14 Nirgendwo wirkt sich dies schlimmer aus als im Kongress. Wenn man dort zur Vermeidung von Interessenskollisionen einfordern würde, dass sich Abgeordnete in Ausschüssen nicht mit Gesetzgebungsentwürfen befassen dürfen, die Interessen von Unternehmen und Verbänden berühren, von denen sie selbst Wahlkampfspenden erhalten haben, käme praktisch die gesamte gesetzgeberische Tätigkeit auf Bundesebene zu einem jähen Halt. Denn sie müssten sich ja eigentlich als befangen deklarieren.
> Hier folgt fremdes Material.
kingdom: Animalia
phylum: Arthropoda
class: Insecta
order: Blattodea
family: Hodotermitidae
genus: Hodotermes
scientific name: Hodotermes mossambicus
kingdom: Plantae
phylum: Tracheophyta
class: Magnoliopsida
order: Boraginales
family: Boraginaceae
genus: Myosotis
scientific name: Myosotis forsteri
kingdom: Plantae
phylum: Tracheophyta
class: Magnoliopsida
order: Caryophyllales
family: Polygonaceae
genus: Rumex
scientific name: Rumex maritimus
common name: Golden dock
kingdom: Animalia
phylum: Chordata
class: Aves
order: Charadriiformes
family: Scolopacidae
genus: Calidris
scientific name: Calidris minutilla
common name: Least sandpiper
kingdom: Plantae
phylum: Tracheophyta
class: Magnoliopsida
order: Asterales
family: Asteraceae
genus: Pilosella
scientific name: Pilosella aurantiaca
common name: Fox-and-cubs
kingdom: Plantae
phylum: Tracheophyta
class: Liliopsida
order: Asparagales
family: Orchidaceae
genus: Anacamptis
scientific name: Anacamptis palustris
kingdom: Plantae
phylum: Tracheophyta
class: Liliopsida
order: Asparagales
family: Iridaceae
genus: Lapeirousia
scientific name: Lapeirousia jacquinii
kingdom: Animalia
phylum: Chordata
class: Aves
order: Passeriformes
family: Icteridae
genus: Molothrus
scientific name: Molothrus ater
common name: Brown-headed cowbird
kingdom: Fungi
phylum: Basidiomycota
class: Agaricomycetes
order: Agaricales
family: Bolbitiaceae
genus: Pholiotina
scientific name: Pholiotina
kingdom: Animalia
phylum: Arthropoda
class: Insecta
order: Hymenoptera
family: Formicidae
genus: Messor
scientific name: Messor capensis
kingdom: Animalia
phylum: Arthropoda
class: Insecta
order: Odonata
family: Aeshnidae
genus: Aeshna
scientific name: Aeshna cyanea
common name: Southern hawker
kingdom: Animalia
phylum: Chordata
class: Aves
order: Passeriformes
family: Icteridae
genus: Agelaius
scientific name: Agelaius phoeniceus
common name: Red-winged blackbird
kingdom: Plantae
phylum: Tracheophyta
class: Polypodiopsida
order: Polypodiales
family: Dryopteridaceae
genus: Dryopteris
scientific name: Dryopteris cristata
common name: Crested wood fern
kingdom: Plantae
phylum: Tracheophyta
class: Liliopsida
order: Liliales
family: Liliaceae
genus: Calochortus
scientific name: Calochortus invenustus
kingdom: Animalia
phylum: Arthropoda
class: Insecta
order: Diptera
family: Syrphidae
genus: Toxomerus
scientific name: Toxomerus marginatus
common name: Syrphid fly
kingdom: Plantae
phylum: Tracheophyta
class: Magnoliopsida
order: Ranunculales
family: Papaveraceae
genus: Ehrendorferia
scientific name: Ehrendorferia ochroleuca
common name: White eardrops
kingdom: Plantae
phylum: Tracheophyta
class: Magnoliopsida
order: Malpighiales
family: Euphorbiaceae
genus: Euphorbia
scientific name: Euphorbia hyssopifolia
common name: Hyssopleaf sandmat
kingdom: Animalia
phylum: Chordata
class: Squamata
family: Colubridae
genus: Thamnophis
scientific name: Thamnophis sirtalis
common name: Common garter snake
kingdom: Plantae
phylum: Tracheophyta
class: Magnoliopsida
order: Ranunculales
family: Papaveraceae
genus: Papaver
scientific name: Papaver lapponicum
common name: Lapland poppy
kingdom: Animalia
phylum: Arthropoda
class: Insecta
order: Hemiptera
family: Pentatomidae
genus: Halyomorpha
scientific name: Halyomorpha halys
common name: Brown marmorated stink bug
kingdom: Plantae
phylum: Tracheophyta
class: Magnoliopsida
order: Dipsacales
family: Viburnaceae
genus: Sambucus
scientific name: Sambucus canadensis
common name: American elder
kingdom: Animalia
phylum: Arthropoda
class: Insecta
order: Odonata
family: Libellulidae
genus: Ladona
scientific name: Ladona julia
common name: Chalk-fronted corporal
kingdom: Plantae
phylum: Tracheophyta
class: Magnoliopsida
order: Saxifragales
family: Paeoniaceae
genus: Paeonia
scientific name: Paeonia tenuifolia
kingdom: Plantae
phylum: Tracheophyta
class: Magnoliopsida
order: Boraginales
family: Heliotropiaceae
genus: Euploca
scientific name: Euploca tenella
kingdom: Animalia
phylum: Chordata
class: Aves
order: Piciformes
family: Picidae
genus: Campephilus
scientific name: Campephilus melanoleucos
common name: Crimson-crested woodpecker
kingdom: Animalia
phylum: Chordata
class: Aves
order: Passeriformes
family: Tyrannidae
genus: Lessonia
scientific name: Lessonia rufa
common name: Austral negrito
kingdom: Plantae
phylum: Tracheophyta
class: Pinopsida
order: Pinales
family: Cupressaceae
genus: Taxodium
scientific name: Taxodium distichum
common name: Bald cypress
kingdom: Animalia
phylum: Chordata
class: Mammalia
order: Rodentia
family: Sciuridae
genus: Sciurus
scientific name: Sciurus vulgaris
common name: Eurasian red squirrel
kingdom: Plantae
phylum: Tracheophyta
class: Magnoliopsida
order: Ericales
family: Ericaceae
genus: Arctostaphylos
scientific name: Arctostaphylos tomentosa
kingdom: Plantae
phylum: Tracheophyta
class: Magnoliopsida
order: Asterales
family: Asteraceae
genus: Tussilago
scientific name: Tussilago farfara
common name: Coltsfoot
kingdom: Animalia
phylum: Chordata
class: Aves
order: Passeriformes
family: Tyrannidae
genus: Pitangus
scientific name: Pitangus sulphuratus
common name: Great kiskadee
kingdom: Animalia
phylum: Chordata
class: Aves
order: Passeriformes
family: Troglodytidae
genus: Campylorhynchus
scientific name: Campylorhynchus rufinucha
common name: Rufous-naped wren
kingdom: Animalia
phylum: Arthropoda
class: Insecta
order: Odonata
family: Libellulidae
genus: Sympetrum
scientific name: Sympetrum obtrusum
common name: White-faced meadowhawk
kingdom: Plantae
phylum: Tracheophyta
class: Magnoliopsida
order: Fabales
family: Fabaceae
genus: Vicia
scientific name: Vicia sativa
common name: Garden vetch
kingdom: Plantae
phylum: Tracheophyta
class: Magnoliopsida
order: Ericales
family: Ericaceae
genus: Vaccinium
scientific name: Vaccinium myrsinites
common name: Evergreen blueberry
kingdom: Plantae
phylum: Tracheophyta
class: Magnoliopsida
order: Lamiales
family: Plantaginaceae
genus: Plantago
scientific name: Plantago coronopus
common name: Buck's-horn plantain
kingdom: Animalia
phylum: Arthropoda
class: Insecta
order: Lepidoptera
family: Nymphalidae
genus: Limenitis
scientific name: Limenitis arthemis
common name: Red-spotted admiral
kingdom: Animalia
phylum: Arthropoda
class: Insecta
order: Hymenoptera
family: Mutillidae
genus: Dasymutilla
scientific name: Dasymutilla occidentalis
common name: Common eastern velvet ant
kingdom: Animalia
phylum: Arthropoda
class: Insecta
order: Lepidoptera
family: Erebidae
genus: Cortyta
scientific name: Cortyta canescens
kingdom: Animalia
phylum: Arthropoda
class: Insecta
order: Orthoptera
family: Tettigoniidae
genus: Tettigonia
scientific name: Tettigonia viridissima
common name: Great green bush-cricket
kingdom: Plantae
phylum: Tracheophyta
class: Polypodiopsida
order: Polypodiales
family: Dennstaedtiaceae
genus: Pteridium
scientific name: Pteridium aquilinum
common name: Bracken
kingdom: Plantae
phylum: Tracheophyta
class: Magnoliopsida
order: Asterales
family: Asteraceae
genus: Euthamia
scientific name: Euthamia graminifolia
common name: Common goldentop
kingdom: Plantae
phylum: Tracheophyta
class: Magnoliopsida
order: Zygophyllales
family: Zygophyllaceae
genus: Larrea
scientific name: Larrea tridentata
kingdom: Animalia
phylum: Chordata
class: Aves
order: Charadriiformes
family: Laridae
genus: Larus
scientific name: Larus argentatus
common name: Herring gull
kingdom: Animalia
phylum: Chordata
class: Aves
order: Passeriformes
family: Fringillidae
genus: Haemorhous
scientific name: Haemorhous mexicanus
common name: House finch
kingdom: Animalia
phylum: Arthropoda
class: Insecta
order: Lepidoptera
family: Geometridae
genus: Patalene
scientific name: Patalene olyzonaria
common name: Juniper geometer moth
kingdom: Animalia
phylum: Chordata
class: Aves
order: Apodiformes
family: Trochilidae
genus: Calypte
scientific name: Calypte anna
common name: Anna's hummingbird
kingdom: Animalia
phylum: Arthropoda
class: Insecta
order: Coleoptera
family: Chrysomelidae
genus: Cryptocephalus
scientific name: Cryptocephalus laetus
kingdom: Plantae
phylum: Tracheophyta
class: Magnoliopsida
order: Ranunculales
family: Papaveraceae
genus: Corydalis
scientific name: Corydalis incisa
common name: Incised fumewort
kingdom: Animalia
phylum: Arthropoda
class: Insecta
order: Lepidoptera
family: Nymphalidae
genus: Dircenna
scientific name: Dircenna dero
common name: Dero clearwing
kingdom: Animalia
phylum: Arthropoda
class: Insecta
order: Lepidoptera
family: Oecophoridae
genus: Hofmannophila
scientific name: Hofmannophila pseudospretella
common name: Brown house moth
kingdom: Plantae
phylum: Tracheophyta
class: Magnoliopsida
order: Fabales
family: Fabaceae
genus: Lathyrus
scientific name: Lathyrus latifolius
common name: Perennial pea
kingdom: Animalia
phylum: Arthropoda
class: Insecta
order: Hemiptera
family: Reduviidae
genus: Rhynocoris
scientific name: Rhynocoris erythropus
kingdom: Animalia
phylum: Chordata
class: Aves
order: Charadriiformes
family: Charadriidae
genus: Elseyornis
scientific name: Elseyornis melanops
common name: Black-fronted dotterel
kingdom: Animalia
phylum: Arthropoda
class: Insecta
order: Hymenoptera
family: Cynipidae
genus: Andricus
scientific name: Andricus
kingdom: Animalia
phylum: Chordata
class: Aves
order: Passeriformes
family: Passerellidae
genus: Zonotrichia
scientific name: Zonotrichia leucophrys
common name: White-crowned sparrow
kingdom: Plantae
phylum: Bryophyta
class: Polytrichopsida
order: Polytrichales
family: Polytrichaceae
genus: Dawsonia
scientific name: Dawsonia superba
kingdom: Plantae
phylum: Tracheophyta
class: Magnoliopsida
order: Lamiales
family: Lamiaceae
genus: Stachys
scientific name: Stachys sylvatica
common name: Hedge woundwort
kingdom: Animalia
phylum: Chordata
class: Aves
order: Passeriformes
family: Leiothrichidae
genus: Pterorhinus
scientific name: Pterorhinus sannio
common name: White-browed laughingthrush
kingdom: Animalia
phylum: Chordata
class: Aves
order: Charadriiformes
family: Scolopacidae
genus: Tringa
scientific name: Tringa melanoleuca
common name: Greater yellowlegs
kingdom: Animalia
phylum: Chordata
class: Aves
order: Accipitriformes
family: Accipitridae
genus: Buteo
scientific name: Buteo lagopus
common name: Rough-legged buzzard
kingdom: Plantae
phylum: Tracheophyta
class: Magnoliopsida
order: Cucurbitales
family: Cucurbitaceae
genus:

15 Was die Wehleidigkeit amerikanischer Unternehmer angeht: Vermeintlich hartgesottene Kerle wie der ehemalige General-Electrics-Chef Jack Welch jammern fortlaufend, wie übel ihnen die Obama-Regierung mitspielt und wie sehr Amerika zur „Anti-Business-Landschaft“ geworden sei. Wenn dem so wäre, dürfte es in Europa keine Unternehmen geben, die im Markt erfolgreich sind, und die wehleidigen amerikanischen CEOs würden an der Spitze eines europäischen Konzerns gleich einen Herzinfarkt bekommen.
16 Warum jammern gutverdienende Amerikaner so sehr, wenn die Steuersätze für Spitzenverdiener (in der Kategorie oberhalb von 250 000 Dollar) aus Gründen der Haushaltskonsolidierung wieder auf das vorherige Maß zurückgeführt werden sollen? Wie sollen sich da Europäer fühlen, wenn etwa in Deutschland der Spitzensteuersatz für Alleinverdiener bereits bei 52 000 Euro greift? Nach amerikanischen Maßstäben müssten alle gutverdienenden Europäer massiv suizidgefährdet sein, jedenfalls aber vollkommen demotiviert.